In How Are You, Mother Earth? We’re Taking You to the Doctor! Gordon Hunter has placed a scientific analysis of the Earth in the setting of a doctor’s examination.
Mother Earth, guided by three concerned humans, is examined by doctors and specialists who estimate the Earth’s age and weight, respiration, temperature, and even check its pressure (explaining both blood pressure, and the purpose of a barometer, in the process). There are reams of information here, and Hunter errs toward the side of providing too much, rather than too little. Here, for example, one of Hunter’s characters discusses the legacy of the Keeling Curve, a measure of carbon dixoide in the air:
“Dr. Charles David Keeling began recording the concentration of carbon dioxide in the Earth’s atmosphere in 1958 at the Mauna Loa Observatory in Hawaii. The importance of that record is verified by its continuation in spite of Dr. Keeling’s death in 2005.”
While the metaphor of a thorough medical examination of the Earth is well-suited to children, some of this language may prove too great a hurdle for younger readers. Hunter seems happy to split his potential audience; precocious readers and young scientists who’ve had enough of the “basics” will enjoy detailed explanations they’d be hard-pressed to find elsewhere, but neophytes could have trouble with the text’s density.

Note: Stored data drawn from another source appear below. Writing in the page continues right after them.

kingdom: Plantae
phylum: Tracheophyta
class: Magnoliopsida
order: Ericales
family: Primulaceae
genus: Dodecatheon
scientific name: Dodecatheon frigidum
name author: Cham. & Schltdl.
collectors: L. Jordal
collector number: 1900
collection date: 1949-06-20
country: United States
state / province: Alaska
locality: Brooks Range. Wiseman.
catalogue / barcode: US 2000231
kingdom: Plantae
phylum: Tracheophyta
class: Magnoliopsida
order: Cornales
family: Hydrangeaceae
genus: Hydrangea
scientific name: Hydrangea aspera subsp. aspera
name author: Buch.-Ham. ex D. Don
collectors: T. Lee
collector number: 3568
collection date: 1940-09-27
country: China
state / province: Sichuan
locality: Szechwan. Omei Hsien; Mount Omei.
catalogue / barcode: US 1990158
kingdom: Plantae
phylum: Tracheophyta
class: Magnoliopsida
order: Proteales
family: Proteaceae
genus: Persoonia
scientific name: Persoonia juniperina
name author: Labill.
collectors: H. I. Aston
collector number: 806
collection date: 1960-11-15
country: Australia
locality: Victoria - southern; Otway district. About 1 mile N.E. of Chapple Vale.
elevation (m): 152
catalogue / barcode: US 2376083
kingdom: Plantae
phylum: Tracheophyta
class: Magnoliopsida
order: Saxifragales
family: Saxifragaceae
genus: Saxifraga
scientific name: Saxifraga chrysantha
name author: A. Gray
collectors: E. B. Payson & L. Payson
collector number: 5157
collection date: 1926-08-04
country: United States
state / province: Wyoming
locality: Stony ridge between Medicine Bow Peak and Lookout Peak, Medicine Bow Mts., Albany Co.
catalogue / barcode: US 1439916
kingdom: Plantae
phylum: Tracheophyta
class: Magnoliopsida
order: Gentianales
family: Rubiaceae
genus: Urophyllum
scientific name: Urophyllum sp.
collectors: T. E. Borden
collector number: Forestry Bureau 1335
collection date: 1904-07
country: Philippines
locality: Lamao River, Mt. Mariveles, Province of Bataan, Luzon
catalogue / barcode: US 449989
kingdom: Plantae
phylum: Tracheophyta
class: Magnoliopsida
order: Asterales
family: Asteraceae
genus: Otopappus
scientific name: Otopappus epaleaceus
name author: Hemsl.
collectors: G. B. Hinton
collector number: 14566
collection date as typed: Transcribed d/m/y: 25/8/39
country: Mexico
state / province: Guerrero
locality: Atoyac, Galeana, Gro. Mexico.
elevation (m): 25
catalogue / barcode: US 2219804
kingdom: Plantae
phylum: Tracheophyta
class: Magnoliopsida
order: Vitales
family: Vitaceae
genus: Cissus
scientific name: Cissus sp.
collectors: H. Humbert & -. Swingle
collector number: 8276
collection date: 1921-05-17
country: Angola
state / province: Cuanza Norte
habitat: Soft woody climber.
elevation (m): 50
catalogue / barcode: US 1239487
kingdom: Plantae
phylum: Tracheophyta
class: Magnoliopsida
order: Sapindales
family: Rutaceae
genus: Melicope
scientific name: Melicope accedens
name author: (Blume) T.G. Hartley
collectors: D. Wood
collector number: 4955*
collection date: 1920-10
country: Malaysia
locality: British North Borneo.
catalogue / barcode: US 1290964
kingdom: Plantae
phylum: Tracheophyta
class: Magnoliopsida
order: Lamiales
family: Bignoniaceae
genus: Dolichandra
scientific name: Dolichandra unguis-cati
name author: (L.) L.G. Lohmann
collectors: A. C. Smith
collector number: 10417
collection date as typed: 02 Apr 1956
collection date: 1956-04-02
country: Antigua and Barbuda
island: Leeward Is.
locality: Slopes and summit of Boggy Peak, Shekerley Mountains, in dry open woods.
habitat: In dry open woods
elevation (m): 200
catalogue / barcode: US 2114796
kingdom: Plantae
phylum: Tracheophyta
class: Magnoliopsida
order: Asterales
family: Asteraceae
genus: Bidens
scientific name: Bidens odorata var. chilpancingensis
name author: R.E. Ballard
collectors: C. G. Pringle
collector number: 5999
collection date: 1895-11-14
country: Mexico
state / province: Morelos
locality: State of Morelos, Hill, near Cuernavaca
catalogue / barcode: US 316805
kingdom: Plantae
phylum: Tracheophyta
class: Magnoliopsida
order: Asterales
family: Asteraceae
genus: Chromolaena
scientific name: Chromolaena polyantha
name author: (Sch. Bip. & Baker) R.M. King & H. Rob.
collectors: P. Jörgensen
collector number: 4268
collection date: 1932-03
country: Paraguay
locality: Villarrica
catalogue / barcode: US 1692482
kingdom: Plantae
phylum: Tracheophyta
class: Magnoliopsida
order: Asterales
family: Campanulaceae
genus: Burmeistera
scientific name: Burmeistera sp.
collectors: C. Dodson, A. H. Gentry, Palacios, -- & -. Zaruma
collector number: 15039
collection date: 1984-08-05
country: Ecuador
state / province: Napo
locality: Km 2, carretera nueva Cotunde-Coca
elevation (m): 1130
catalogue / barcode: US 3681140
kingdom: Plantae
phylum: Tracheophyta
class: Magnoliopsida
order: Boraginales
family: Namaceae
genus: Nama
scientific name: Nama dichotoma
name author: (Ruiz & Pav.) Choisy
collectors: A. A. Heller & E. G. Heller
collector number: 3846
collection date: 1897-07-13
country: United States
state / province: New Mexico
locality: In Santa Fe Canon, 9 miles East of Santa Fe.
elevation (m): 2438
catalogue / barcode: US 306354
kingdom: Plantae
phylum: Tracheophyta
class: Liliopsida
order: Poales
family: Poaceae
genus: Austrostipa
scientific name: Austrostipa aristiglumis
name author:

Hunter can be wordy at times, and his use of puns for the names of doctors and scientists sometimes falls flat, as Mother Earth is examined by Dr. Ec Sam, Dr. Eppee Durmas, and Dr. Fyrtle Soyl. But again, some young readers might find that these bits of levity break up all of the science-speak nicely. The illustrations and graphics are excellent, with detailed charts and graphs, in addition to cartoon pictures of the characters themselves.
Overall, How Are You, Mother Earth? provides a rewarding science read for those children who can appreciate the challenge it presents.